The MiC installation work for the new CityU halls of residence in Ma On Shan commenced in December 2022, and construction is expected to be completed by the end of 2023. The halls will provide CityU students with top-class facilities that will enrich student life and learning and will promote cultural diversity and nurture global citizens while at the same time addressing the acute shortage of hostel places experienced at CityU.
A research team led by Dr Eddie Ma Chi-him (pictured far left in photo), Associate Head and Associate Professor in the Department of Neuroscience and Director of the Laboratory Animal Research Unit, has demonstrated for the first time a small molecule, M1, that can restore the visual function in the mammalian central nervous system (CNS), offering hope for patients with optic nerve damage, such as glaucoma-related vision loss. This research breakthrough heralds a new approach that could address unmet medical needs in accelerating functional recovery within a limited therapeutic time window after CNS injuries. (See feature story)

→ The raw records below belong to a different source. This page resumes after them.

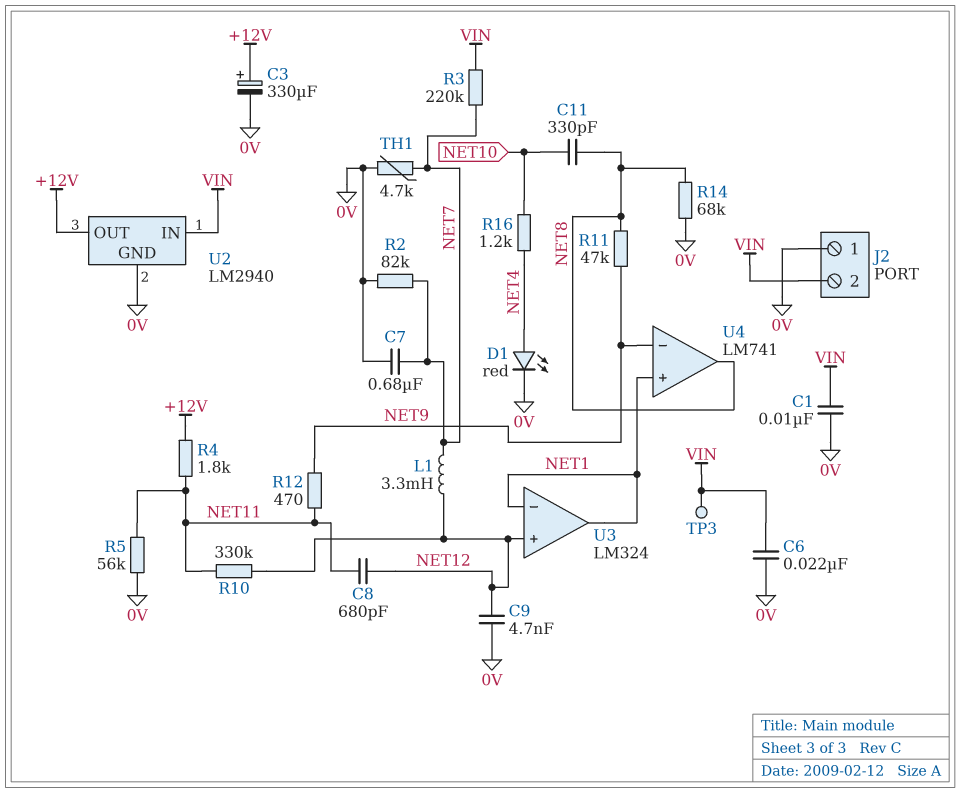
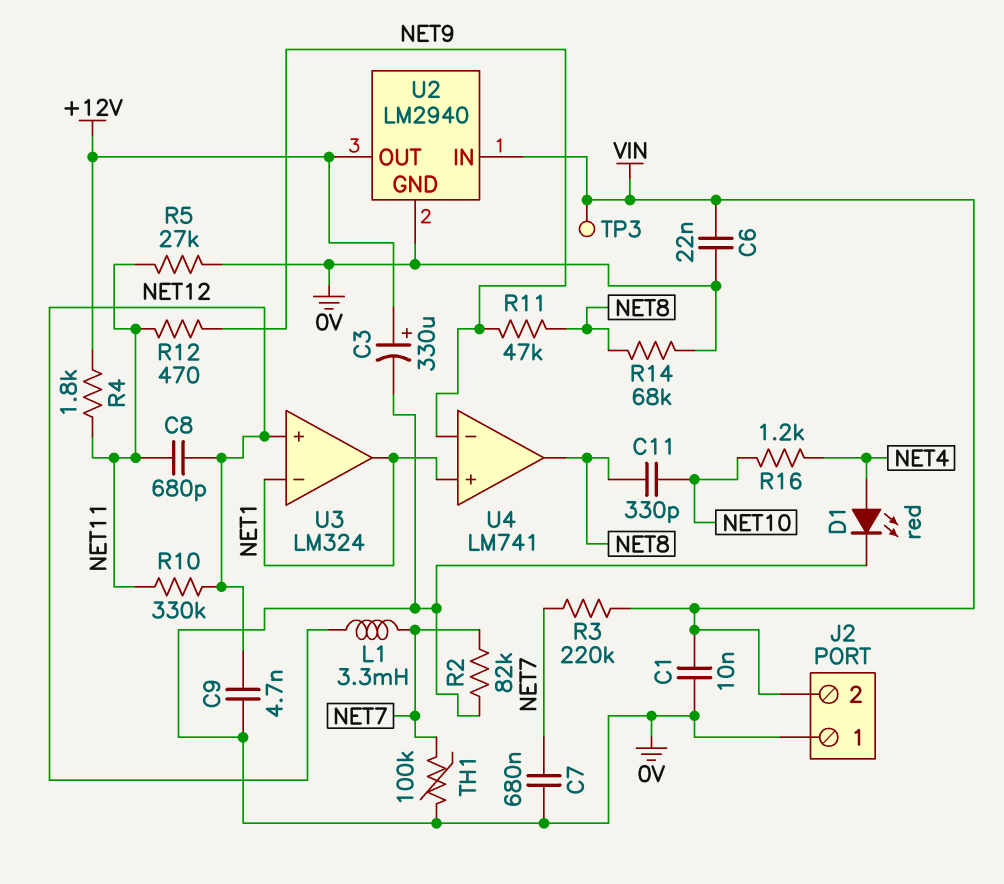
R5: 56k (0V, NET11) -> 27k (0V, NET11)
TH1: 4.7k (0V, NET7) -> 100k (0V, NET7)

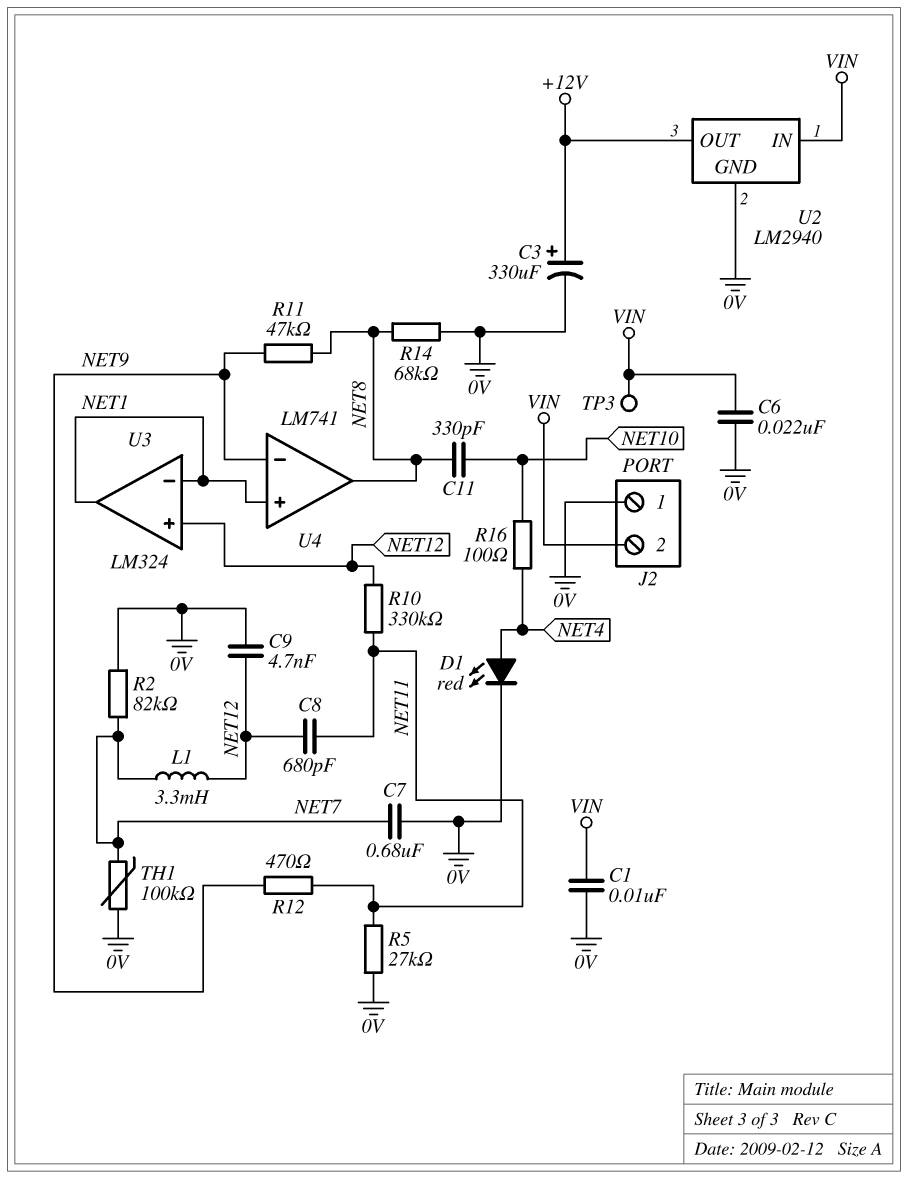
R3: 220k (NET7, VIN) -> none
R4: 1.8k (+12V, NET11) -> none
R16: 1.2k (NET4, NET10) -> 100 (NET4, NET10)

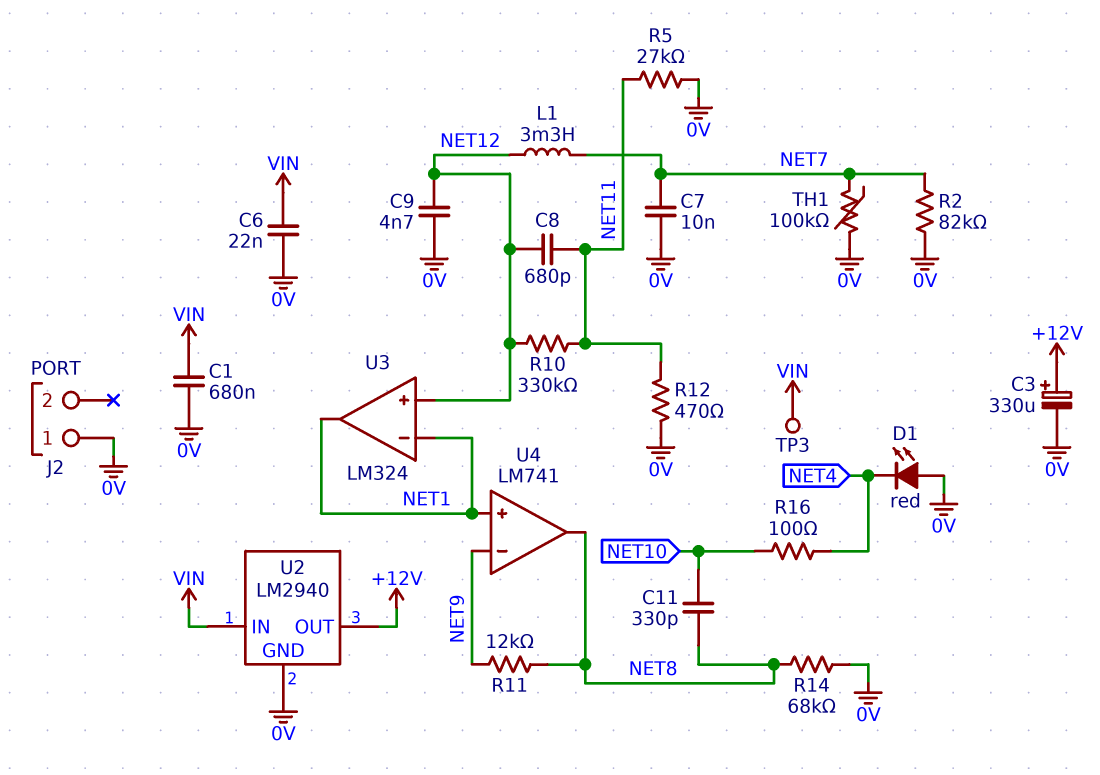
C1: 10nF (0V, VIN) -> 680nF (0V, VIN)
C7: 680nF (0V, NET7) -> 10nF (0V, NET7)
D1: LED red (A NET4, K 0V) -> LED red (A 0V, K NET4)
J2 pin 2: VIN -> none
R11: 47k (NET8, NET9) -> 12k (NET8, NET9)
R12: 470 (NET9, NET11) -> 470 (0V, NET11)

Professor Hu Jinlian (pictured left, in photo) of the Department of Biomedical Engineering and Director of the Laboratory of Wearable Materials for Healthcare and Professor Zhu Yuntian of the Department of Materials Science and Engineering have been elected to the 2022 class of Fellows of the National Academy of Inventors for their tangible impact on the economic development and welfare of society. Professor Hu is an expert in shape memory polymers and fibres for textile and biomedical applications; Professor Zhu is an experimentalist with a primary interest in the fundamental aspects of materials science and designing materials with superior strength and ductility.
Dr Qiao Xiao, Assistant Professor in the School of Data Science, received the 2022 Amazon Research Award for his “Predicting Successful Scientific Collaboration” research proposal. His work, related to Applied Machine Learning, seeks to identify and quantify factors that impact scientific success. The aim is to build a machine learning network-based model that helps predict a team’s future success based on the individuals' history and team members’ collaborative success. Dr Qiao was the only recipient from an Asian university in 2022.
This book addresses the sustainability of happiness and well-being in Chinese societies. It introduces various conceptions of well-being, particularly in the Chinese sociocultural context. It then examines the sustainability of well-being by scrutinizing the effects of sociocultural, contextual and personal factors on well-being. The contextual factors are collected in regions and colleges in mainland China, its special administrative regions and Taiwan. These factors include personality traits, strengths, orientations, beliefs, values and idolizing. Bringing together empirical studies and theoretical perspectives applied to Chinese societies, this book offers researchers in the social sciences and humanities a valuable reference work on happiness and well-being in Chinese societies.
Project-based learning (PBL) has numerous benefits for language learners in that it is authentic, meaningful and motivating. It integrates language skills through activities, engages learners in collaborative and co-operative language learning, motivates students to develop digital literacy, and is student centered, thereby enhancing learner autonomy. Introducing projects in language education can be challenging for teachers whose language learning and teaching experience is based mostly on more traditional pedagogical approaches. This publication provides a theoretical but practical guide on implementing PBL by addressing the following key themes: understanding PBL, designing a project, structuring the language and skills support, facilitating collaboration, using digital media to create and share projects, and assessing project work.